According to research, cryptocurrency-jacking and cryptocurrency-clipping were some of the ways that the creator of Phorpiex Botnet preferred to make money at one point. Cryptocurrency-jacking is the type of activity, during which an infected computer is used to mine for cryptocurrency without permission. It appears that the attackers heavily relied upon XMRig for mining, and they collected their rewards in Monero. While this kind of activity does not necessarily harm victims personally, it can exhaust systems’ resources making it harder for someone to operate them. Cryptocurrency-clipping is the kind of activity, during which malware waits for the victim to copy a cryptocurrency wallet address. Once it is in the clipboard, they immediately replace it with the address to the attackers’ wallet.
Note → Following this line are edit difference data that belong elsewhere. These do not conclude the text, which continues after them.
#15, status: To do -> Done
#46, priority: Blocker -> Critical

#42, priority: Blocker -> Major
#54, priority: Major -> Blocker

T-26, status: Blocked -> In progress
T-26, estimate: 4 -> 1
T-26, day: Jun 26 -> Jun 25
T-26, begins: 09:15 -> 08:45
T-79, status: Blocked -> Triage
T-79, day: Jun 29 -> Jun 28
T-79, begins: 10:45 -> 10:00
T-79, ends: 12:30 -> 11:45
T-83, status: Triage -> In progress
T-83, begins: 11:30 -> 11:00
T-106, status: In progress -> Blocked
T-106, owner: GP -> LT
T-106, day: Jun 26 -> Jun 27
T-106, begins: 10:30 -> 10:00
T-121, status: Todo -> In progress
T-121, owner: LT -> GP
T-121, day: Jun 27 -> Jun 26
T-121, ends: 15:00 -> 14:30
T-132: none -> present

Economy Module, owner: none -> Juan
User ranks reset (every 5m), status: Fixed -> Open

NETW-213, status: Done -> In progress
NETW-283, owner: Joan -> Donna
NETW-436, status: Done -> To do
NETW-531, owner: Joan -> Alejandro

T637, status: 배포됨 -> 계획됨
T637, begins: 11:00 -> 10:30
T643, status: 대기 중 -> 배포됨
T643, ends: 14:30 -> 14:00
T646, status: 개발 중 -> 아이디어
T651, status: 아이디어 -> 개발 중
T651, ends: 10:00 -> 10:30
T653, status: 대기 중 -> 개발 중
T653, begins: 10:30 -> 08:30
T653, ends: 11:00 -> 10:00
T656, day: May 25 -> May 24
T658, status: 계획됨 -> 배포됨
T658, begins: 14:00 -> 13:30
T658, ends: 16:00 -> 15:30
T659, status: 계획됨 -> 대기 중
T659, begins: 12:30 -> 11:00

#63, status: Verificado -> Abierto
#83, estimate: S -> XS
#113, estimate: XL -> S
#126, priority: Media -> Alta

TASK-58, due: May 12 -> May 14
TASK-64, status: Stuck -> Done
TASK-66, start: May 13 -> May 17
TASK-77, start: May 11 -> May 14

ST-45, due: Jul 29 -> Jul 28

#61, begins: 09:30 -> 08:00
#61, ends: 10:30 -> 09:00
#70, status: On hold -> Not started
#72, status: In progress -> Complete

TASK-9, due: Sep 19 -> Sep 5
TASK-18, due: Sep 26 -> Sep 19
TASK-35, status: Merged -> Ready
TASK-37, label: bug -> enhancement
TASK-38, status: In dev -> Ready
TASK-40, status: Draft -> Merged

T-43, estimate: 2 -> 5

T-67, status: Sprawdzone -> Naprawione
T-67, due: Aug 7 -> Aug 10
Phorpiex Botnet was also found making money by loading third-party malware, such as the Raccoon Stealer and Predator the Thief, which can be used to steal sensitive information (e.g., credentials, banking information). In the future, those controlling the botnet might move on to new methods of monetization, and new modules could be included to assist. The botnet could also be used to spread new kinds of malware. Due to this, it is quite unpredictable and, therefore, incredibly dangerous.

It appears that Phorpiex Botnet relies heavily on exploit kits and other malicious threats for successful distribution. An exploit kit is a tool that allows cybercriminals to exploit vulnerabilities and use them to distribute malware. Third-party malicious threats – such as malware downloaders – can be spread in other ways too. For example, they could hide within spam emails or even software bundles. Therefore, it is not enough to patch one thing at a time. The entire operating system needs to be protected against all kinds of virtual menaces. That might be easier said than done. However, if a system has comprehensive anti-malware protection, if its users are cautious about their own activity, and if all security updates are implemented quickly to ensure that vulnerabilities are patched, the risk of having the system infected and then connected to the botnet should be minimized greatly. Needless to say, deleting Phorpiex Botnet components is not a straightforward task. The manual removal might require different approaches for the different modules and threats. Due to this, anti-malware software that can delete all threats automatically and simultaneously is the most helpful.

Phorpiex Botnet Removal

1. Launch File Explorer by tapping Win+E keys.
2. Enter %WINDIR% into the field at the top and tap Enter.
3. Delete the folder named M-50505027509265824650265020 with winmgr.exe inside.
4. Launch Run by tapping Win+R keys.
5. Type regedit into the dialog box and click OK to launch Registry Editor.
6. Go to HKEY_CURRENT_USER\Software\Microsoft\Windows\CurrentVersion\Run.
7. Delete the value named Microsoft Windows Manager.
8. Go to HKEY_LOCAL_MACHINE\Software\WOW6432Node\Microsoft\Windows\CurrentVersion\Run.
9. Delete the value named Microsoft Windows Manager.
10. Exit both Registry Editor and File Explorer and then Empty Recycle Bin.
11. Install a genuine malware scanner to assist you in scanning your system for other threats.